> _Work to complete_
Show, in full, each line of the data that contains "Prof".

> _Record set_
────────────────
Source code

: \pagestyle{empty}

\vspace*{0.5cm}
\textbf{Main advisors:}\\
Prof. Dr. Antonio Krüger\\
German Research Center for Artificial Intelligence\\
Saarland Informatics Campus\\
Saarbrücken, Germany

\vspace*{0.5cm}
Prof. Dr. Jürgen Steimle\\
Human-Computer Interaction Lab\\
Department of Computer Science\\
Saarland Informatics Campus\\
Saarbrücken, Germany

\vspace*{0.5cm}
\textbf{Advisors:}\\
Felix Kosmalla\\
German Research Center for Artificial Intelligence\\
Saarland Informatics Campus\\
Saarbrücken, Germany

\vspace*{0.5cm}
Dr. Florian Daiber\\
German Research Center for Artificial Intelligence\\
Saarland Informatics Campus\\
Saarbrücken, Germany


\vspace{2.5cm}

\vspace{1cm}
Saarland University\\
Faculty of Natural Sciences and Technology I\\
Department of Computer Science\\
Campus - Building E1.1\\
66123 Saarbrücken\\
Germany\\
────────────────
> _Answer to this exercise_
Prof. Dr. Antonio Krüger\\
Prof. Dr. Jürgen Steimle\\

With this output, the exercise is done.